Dialogue between the United Nations and other organizations often raises complex questions resulting from a shortage of resources in the area of troops, for example, but also in equipment, military expertise, civilian know-how and funding; the implementation of predictable and reliable financing; and the issue of the degree of control that the Council can exercise over the operations it authorizes. That should not, however, be seen as an obstacle. On the contrary, it illustrates the vitality of the relations between the United Nations and such organizations. Responding to those issues quickly and effectively is a challenge we should all address.

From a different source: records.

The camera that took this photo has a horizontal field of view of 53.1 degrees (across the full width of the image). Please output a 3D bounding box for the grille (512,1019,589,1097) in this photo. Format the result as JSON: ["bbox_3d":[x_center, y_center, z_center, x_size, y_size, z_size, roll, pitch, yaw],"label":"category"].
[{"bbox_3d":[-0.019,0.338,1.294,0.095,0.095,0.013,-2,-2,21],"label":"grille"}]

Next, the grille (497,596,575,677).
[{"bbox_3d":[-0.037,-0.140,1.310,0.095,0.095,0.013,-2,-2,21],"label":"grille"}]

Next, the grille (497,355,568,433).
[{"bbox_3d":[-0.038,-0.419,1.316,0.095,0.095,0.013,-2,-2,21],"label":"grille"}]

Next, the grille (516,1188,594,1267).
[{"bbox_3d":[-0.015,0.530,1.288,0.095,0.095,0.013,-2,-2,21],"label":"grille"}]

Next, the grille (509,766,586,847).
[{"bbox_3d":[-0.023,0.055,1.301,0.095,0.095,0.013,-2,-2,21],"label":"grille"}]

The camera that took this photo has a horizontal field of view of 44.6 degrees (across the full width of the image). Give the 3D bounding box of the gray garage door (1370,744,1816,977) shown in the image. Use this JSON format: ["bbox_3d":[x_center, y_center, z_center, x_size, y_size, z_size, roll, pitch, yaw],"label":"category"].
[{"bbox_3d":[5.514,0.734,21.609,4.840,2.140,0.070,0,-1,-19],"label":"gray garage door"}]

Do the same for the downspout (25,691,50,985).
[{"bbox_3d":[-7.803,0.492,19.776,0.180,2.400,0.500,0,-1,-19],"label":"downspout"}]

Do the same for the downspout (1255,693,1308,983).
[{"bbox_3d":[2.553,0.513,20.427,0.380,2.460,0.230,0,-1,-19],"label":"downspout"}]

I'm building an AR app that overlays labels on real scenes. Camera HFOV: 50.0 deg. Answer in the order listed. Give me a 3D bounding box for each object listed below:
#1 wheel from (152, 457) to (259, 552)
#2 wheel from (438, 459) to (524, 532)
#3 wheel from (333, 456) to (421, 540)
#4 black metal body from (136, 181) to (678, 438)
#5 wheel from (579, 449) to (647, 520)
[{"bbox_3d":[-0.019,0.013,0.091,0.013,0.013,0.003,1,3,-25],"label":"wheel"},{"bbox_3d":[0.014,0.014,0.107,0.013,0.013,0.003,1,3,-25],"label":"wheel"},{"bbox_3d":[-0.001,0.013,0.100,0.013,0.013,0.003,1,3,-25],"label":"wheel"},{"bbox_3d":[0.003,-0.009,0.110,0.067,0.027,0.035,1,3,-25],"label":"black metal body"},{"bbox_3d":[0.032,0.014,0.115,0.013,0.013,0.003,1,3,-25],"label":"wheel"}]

In conclusion, I would like to touch on one last topic, which is dealt with in the presidential statement adopted today (S/PRST/2013/12), namely, that your country, Madam President, has decided to highlight the fight against impunity and the historic importance in that regard of the International Criminal Court, the promotion of human rights and the rule of law, and the role that regional organizations play in that area, for which we are grateful. That is another demonstration of your country’s unwavering commitment to such matters, within the Security Council in particular and the United Nations in general. France knows something about that topic, since our two countries, together with Morocco, promoted within the Organization the International Convention for the Protection of All Persons from Enforced Disappearance. Here we are again, in the Security Council, some of the founding countries of the International Criminal Court, of which your compatriot, Mr. Moreno-Ocampo, was the first Prosecutor. The reference to the International Criminal Court and the fight against impunity in a text on United Nations cooperation with regional organizations is therefore a welcome precedent, for which we are in your debt.
It is also a useful reminder that the principles of justice and the defence of human rights are founding principles for many regional organizations. The European Union and the Organization of American States were built on the rejection of conflict and around the goal of ensuring peace and security, and they have developed basic mechanisms for promoting the rule of law and defending human rights. The principles of the Charter of the African Union enshrine the rejection of impunity and the Union’s right to intervene in a country where serious crimes, genocide, war crimes or crimes against humanity have been committed. It is high time to recognize the importance of such subjects in the partnership between the United Nations and regional organizations. Cooperation between the United Nations and regional and subregional organizations for peace and security is therefore a matter of political and operational necessity and must continue, in line with the relevant stipulations and provisions of the Charter of the United Nations and under the auspices of the Security Council. It is in that way that we will simultaneously ensure consistency in international action, transparency in United Nations activities and respect for the Organization’s values.